*Extrait du texte*.
□ □ □ □ □ □ □

© Emeric Fohlen pour La Vie • EMERIC FOHLEN POUR LA VIE

Le dernier recueil de Gérard Bocholier, J’appelle depuis l’enfance publié aux éditions La Coopérative, se présente comme une quête, lancée à corps perdu, vers l’indice d’une présence : un parent ou une fée, un mort ou un dieu – quiconque qui puisse promettre d’être là si le vent venait à souffler. 

Pour entrer dans l’atmosphère de Gérard Bocholier, telle qu’elle s’illustre dans son dernier recueil J’appelle depuis l’enfance, peut-être nous faut-il faire un léger détour par un concept qui nous servirait de porte d’entrée : la maison onirique bachelardienne. 

D’abord dans La Terre et les rêveries du repos, puis, plus tard, dans La Poétique de l’espace, Gaston Bachelard, en sa qualité de phénoménologue de l’imagination, s’intéresse aux transformations imaginaires que subit “la maison natale” dans la mémoire et l’esprit. Selon lui, la maison natale est construite et repose sur la maison onirique, une maison faite d’un « corps de songe », où les différents espaces sont chargés de signification.

□ □ □ □ □ □ □

*Données présentées*.
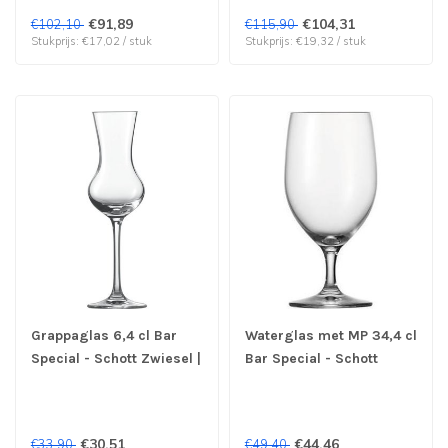
€91,89
€104,31
€102,10
€115,90
Stukprijs: €17,02 / stuk
Stukprijs: €19,32 / stuk
Grappaglas 6,4 cl Bar
Waterglas met MP 34,4 cl
Special - Schott Zwiesel |
Bar Special - Schott
prijs & verp per 6 stuks
Zwiesel | prijs & verp per
6 stuks
€30,51
€44,46
€33,90
€49,40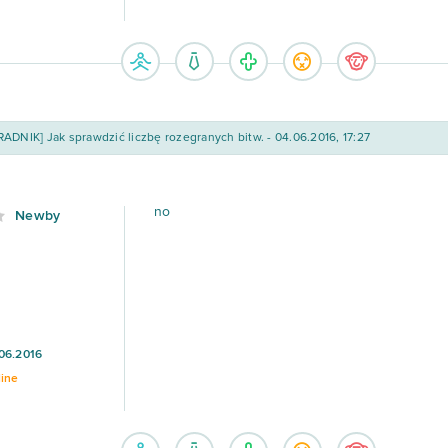
ADNIK] Jak sprawdzić liczbę rozegranych bitw. - 04.06.2016, 17:27
no
Newby
06.2016
line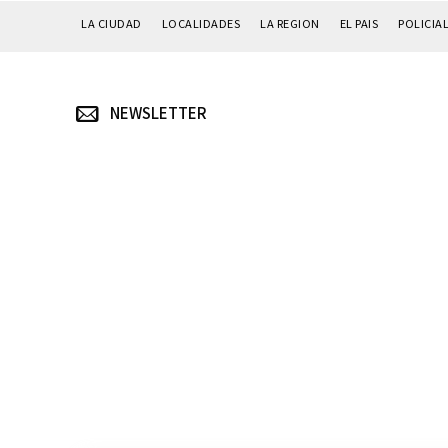
LA CIUDAD
LOCALIDADES
LA REGION
EL PAIS
POLICIA
NEWSLETTER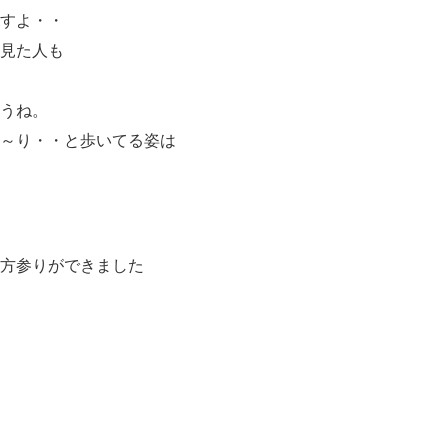
すよ・・
見た人も
うね。
～り・・と歩いてる姿は
方参りができました
ノ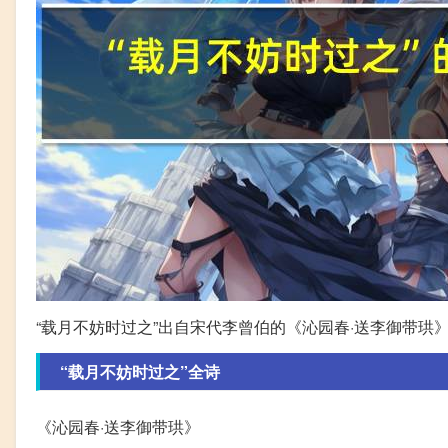
“载月不妨时过之”出自宋代李曾伯的《沁园春·送李御带珙
“载月不妨时过之”全诗
《沁园春·送李御带珙》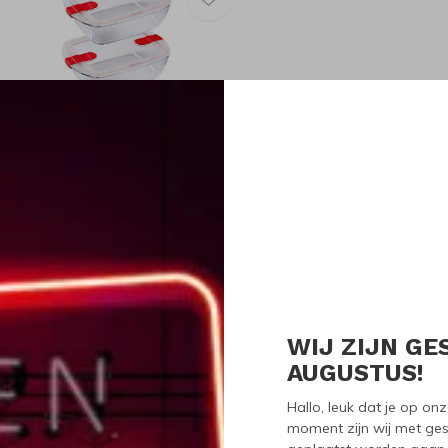
yrex
yrex Cook & Heat Ovenschaal
et Deksel 3-delig
58,95
WIJ ZIJN GE
Seen 1 of the 1 pr
AUGUSTUS!
Hallo, leuk dat je op o
moment zijn wij met ges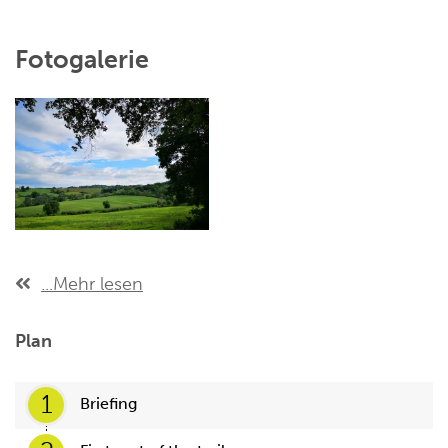
Fotogalerie
...Mehr lesen
Plan
1
Briefing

□ □ □ □ □ □ □

*D'après les informations*.
1. Résumez en deux phrases l'extrait consacré au recueil de Gérard Bocholier.
2. Poursuivez en un paragraphe l'extrait sur le recueil de Gérard Bocholier, en reprenant après sa dernière phrase.
Les enregistrements proviennent d'une source distincte de l'extrait.

*Réponses rédigées*.
1. Le recueil J’appelle depuis l’enfance de Gérard Bocholier, paru aux éditions La Coopérative, se présente comme une quête vers l’indice d’une présence, qu’il s’agisse d’un parent, d’une fée, d’un mort ou d’un dieu. Pour entrer dans son atmosphère, l’extrait passe par la maison onirique de Gaston Bachelard, qui étudie dans La Terre et les rêveries du repos puis dans La Poétique de l’espace comment la maison natale se transforme dans la mémoire et repose sur une maison faite d’un « corps de songe » aux espaces chargés de signification.

2.
C’est un lieu bâti sur des restes de rêves : malgré tout l’effort que l’on pourrait mettre à se le remémorer, il ne reste de lui, non le souvenir des jours qu’on a pu y passer, mais bien le souvenir des rêves que l’on y a eus. Ce n’est qu’au travers des impressions et des rêveries d’enfant que la maison natale peut se manifester sous la forme ambiguë de la maison onirique.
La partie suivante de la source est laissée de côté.